Skew bevel gears were mentioned on another forum and the discussion sparked my interest. There seems to be very little in the literature regarding skew bevel gears, other than their use on some logging locomotives. I've found one reference to them in one of my gear books, a third of a page and one figure!

Normal straight tooth bevel gears have intersecting axes often, but not always, at right angles. The idea of skew gears to use the straight tooth form but with axes that do not intersect. The basic idea is that the tooth is formed by extruding the involute form to a point along a line that is tangent to a circle within the gear, rather than a point at the centre. The axis of the mating pinion is also tangent to the same circle. Here's the basic construction:

And tidied up:

There seem to be a number of issues with these gears. First, since each tooth is translated as well as rotated from the previous tooth the root of each tooth does not match the previous one, either linearly or in slope. Of course this can be fudged, and as it is at the root shouldn't affect the gear operation.

A more interesting issue seems to be that each tooth not only rotates pass the mating gear but is also translated. So as well as the normal rolling contact there must be sliding contact. This also implies that as the gear rotates the effective DP of the tooth changes as it passes the mating gear. This hardly seems conducive to smooth running.

It is obviously possible to make skew bevel gears that work, but they would seem to be very inefficient. Is that why there is so little about them in the literature?

Andrew

Thanks for the replies. I am aware of the work by Kiraoka.

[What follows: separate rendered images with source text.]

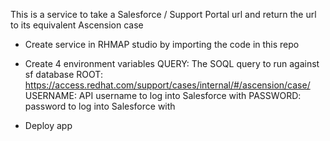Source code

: This is a service to take a Salesforce / Support Portal url and return the url to its equivalent Ascension case

* Create service in RHMAP studio by importing the code in this repo
* Create 4 environment variables
QUERY: The SOQL query to run against sf database
ROOT: https://access.redhat.com/support/cases/internal/#/ascension/case/
USERNAME: API username to log into Salesforce with
PASSWORD: password to log into Salesforce with

* Deploy app
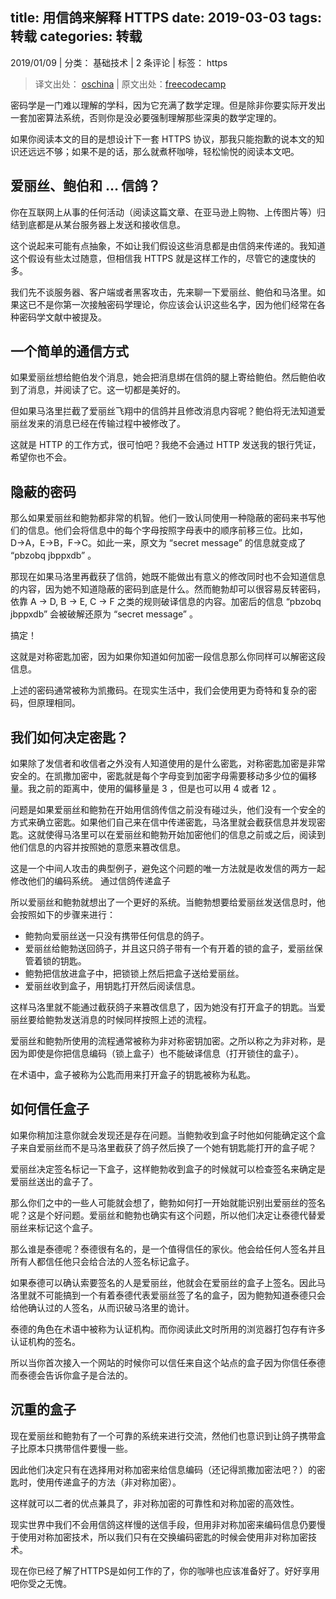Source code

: title: 用信鸽来解释 HTTPS
date: 2019-03-03
tags: 转载
categories: 转载
---

2019/01/09 | 分类： 基础技术 | 2 条评论 | 标签： https

> 译文出处： [oschina](https://www.oschina.net/translate/https-explained-with-carrier-pigeons) |  原文出处：[freecodecamp](https://medium.freecodecamp.org/https-explained-with-carrier-pigeons-7029d2193351)

密码学是一门难以理解的学科，因为它充满了数学定理。但是除非你要实际开发出一套加密算法系统，否则你是没必要强制理解那些深奥的数学定理的。

如果你阅读本文的目的是想设计下一套 HTTPS 协议，那我只能抱歉的说本文的知识还远远不够；如果不是的话，那么就煮杯咖啡，轻松愉悦的阅读本文吧。

## 爱丽丝、鲍伯和 … 信鸽？

你在互联网上从事的任何活动（阅读这篇文章、在亚马逊上购物、上传图片等）归结到底都是从某台服务器上发送和接收信息。

这个说起来可能有点抽象，不如让我们假设这些消息都是由信鸽来传递的。我知道这个假设有些太过随意，但相信我 HTTPS 就是这样工作的，尽管它的速度快的多。

我们先不谈服务器、客户端或者黑客攻击，先来聊一下爱丽丝、鲍伯和马洛里。如果这已不是你第一次接触密码学理论，你应该会认识这些名字，因为他们经常在各种密码学文献中被提及。

## 一个简单的通信方式

如果爱丽丝想给鲍伯发个消息，她会把消息绑在信鸽的腿上寄给鲍伯。然后鲍伯收到了消息，并阅读了它。这一切都是美好的。

但如果马洛里拦截了爱丽丝飞翔中的信鸽并且修改消息内容呢？鲍伯将无法知道爱丽丝发来的消息已经在传输过程中被修改了。

这就是 HTTP 的工作方式，很可怕吧？我绝不会通过 HTTP 发送我的银行凭证，希望你也不会。

<!-- more -->

## 隐蔽的密码

那么如果爱丽丝和鲍勃都非常的机智。他们一致认同使用一种隐蔽的密码来书写他们的信息。他们会将信息中的每个字母按照字母表中的顺序前移三位。比如，D→A，E→B，F→C。如此一来，原文为 “secret message” 的信息就变成了 “pbzobq jbppxdb” 。

那现在如果马洛里再截获了信鸽，她既不能做出有意义的修改同时也不会知道信息的内容，因为她不知道隐蔽的密码到底是什么。然而鲍勃却可以很容易反转密码，依靠 A → D, B → E, C → F 之类的规则破译信息的内容。加密后的信息 “pbzobq jbppxdb” 会被破解还原为 “secret message” 。

搞定！

这就是对称密匙加密，因为如果你知道如何加密一段信息那么你同样可以解密这段信息。

上述的密码通常被称为凯撒码。在现实生活中，我们会使用更为奇特和复杂的密码，但原理相同。

## 我们如何决定密匙？

如果除了发信者和收信者之外没有人知道使用的是什么密匙，对称密匙加密是非常安全的。在凯撒加密中，密匙就是每个字母变到加密字母需要移动多少位的偏移量。我之前的距离中，使用的偏移量是 3 ，但是也可以用 4 或者 12 。

问题是如果爱丽丝和鲍勃在开始用信鸽传信之前没有碰过头，他们没有一个安全的方式来确立密匙。如果他们自己来在信中传递密匙，马洛里就会截获信息并发现密匙。这就使得马洛里可以在爱丽丝和鲍勃开始加密他们的信息之前或之后，阅读到他们信息的内容并按照她的意愿来篡改信息。

这是一个中间人攻击的典型例子，避免这个问题的唯一方法就是收发信的两方一起修改他们的编码系统。
通过信鸽传递盒子

所以爱丽丝和鲍勃就想出了一个更好的系统。当鲍勃想要给爱丽丝发送信息时，他会按照如下的步骤来进行：

- 鲍勃向爱丽丝送一只没有携带任何信息的鸽子。
- 爱丽丝给鲍勃送回鸽子，并且这只鸽子带有一个有开着的锁的盒子，爱丽丝保管着锁的钥匙。
- 鲍勃把信放进盒子中，把锁锁上然后把盒子送给爱丽丝。
- 爱丽丝收到盒子，用钥匙打开然后阅读信息。

这样马洛里就不能通过截获鸽子来篡改信息了，因为她没有打开盒子的钥匙。当爱丽丝要给鲍勃发送消息的时候同样按照上述的流程。

爱丽丝和鲍勃所使用的流程通常被称为非对称密钥加密。之所以称之为非对称，是因为即使是你把信息编码（锁上盒子）也不能破译信息（打开锁住的盒子）。

在术语中，盒子被称为公匙而用来打开盒子的钥匙被称为私匙。

## 如何信任盒子

如果你稍加注意你就会发现还是存在问题。当鲍勃收到盒子时他如何能确定这个盒子来自爱丽丝而不是马洛里截获了鸽子然后换了一个她有钥匙能打开的盒子呢？

爱丽丝决定签名标记一下盒子，这样鲍勃收到盒子的时候就可以检查签名来确定是爱丽丝送出的盒子了。

那么你们之中的一些人可能就会想了，鲍勃如何打一开始就能识别出爱丽丝的签名呢？这是个好问题。爱丽丝和鲍勃也确实有这个问题，所以他们决定让泰德代替爱丽丝来标记这个盒子。

那么谁是泰德呢？泰德很有名的，是一个值得信任的家伙。他会给任何人签名并且所有人都信任他只会给合法的人签名标记盒子。

如果泰德可以确认索要签名的人是爱丽丝，他就会在爱丽丝的盒子上签名。因此马洛里就不可能搞到一个有着泰德代表爱丽丝签了名的盒子，因为鲍勃知道泰德只会给他确认过的人签名，从而识破马洛里的诡计。

泰德的角色在术语中被称为认证机构。而你阅读此文时所用的浏览器打包存有许多认证机构的签名。

所以当你首次接入一个网站的时候你可以信任来自这个站点的盒子因为你信任泰德而泰德会告诉你盒子是合法的。

## 沉重的盒子

现在爱丽丝和鲍勃有了一个可靠的系统来进行交流，然他们也意识到让鸽子携带盒子比原本只携带信件要慢一些。

因此他们决定只有在选择用对称加密来给信息编码（还记得凯撒加密法吧？）的密匙时，使用传递盒子的方法（非对称加密）。

这样就可以二者的优点兼具了，非对称加密的可靠性和对称加密的高效性。

现实世界中我们不会用信鸽这样慢的送信手段，但用非对称加密来编码信息仍要慢于使用对称加密技术，所以我们只有在交换编码密匙的时候会使用非对称加密技术。

现在你已经了解了HTTPS是如何工作的了，你的咖啡也应该准备好了。好好享用吧你受之无愧。
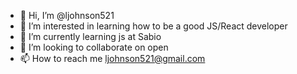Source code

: - 👋 Hi, I’m @ljohnson521
- 👀 I’m interested in learning how to be a good JS/React developer
- 🌱 I’m currently learning js at Sabio
- 💞️ I’m looking to collaborate on open
- 📫 How to reach me ljohnson521@gmail.com

<!---
ljohnson521/ljohnson521 is a ✨ special ✨ repository because its `README.md` (this file) appears on your GitHub profile.
You can click the Preview link to take a look at your changes.
--->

If I understand his work correctly he provides detailed numbers for cutting the gears as parallel depth bevels using three passes. All fairly standard, notwithstanding the offset of the teeth. If one looks at pictures of his skew bevel gears the involute form on both gear and pinion are very distorted, and not symmetric. I suspect that is a function of the way they are cut. Essentially the spaces are being formed rather than the teeth, and the process generates different curves on each side of the real tooth. I've also found pictures of skew bevel gears by Britnall (no mean model engineer himself) and they are the same – the involute form is quite distorted. Clearly these gears work well, but don't seem to tie up with the figures in my gear design books.

I have found a youtube video of home made skew bevel gears where the involute form seems to be symmetric. They look very different from those made by Kiraoka et al. In the video they are shown running, so clearly work as well. Although they have a few more teeth than shown on my gear above the involute forms are almost rack like on both gear and pinion, which is odd.

I've also found a lithograph of the wheel truck for a Climax logging locomotive showing the arrangement of the skew gears. Although not terribly clear the tooth forms do look rack like and are clearly symmetric. So while the Kiraoka method produces working gears they don't seem to represent full size. What interests me is how the full size gears were designed. If I can draw it I can probably make it, as I am not limited by the machines available.

All of the skew bevel gears I have seen have rather more teeth than my CAD model. With no evidence to back it up I'd surmise that the technique works best for relatively large numbers of teeth on the gear, where the mismatching from tooth to tooth is small.

On a discussion on another forum I found confirmation of my thought that the gear teeth slide as well as rotate when passing the pinion. A sliding as well as rotating action combined with the exposed gears and the crud associated with logging operations must have tested the life of the gears on full size engines. Even lubrication may not have been advantageous, it might just attract the dust and dirt!

Neil: Are the involute tooth shapes on your 'accidental' skew bevel gears symmetric or not?

Andrew